(Data in this exercise)
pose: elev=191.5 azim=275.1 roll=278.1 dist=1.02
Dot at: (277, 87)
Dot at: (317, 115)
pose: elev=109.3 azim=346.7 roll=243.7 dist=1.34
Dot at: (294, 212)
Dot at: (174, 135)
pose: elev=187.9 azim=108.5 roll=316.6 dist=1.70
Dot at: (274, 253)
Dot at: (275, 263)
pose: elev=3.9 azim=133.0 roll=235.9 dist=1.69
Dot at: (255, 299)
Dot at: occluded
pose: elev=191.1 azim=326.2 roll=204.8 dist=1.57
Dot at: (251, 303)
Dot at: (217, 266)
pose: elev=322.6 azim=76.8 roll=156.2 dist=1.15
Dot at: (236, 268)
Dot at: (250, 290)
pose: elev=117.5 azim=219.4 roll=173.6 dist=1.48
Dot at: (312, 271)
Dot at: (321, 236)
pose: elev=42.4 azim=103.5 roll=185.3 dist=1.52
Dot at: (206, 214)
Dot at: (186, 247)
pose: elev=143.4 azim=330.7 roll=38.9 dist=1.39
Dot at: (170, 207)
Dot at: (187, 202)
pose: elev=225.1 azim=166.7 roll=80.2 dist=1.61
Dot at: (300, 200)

(Aim of the task) Reproduce every line of the records above, changing each "pose" to "camera" and leaving everything else untouched.

(The reply)
camera: elev=191.5 azim=275.1 roll=278.1 dist=1.02
Dot at: (277, 87)
Dot at: (317, 115)
camera: elev=109.3 azim=346.7 roll=243.7 dist=1.34
Dot at: (294, 212)
Dot at: (174, 135)
camera: elev=187.9 azim=108.5 roll=316.6 dist=1.70
Dot at: (274, 253)
Dot at: (275, 263)
camera: elev=3.9 azim=133.0 roll=235.9 dist=1.69
Dot at: (255, 299)
Dot at: occluded
camera: elev=191.1 azim=326.2 roll=204.8 dist=1.57
Dot at: (251, 303)
Dot at: (217, 266)
camera: elev=322.6 azim=76.8 roll=156.2 dist=1.15
Dot at: (236, 268)
Dot at: (250, 290)
camera: elev=117.5 azim=219.4 roll=173.6 dist=1.48
Dot at: (312, 271)
Dot at: (321, 236)
camera: elev=42.4 azim=103.5 roll=185.3 dist=1.52
Dot at: (206, 214)
Dot at: (186, 247)
camera: elev=143.4 azim=330.7 roll=38.9 dist=1.39
Dot at: (170, 207)
Dot at: (187, 202)
camera: elev=225.1 azim=166.7 roll=80.2 dist=1.61
Dot at: (300, 200)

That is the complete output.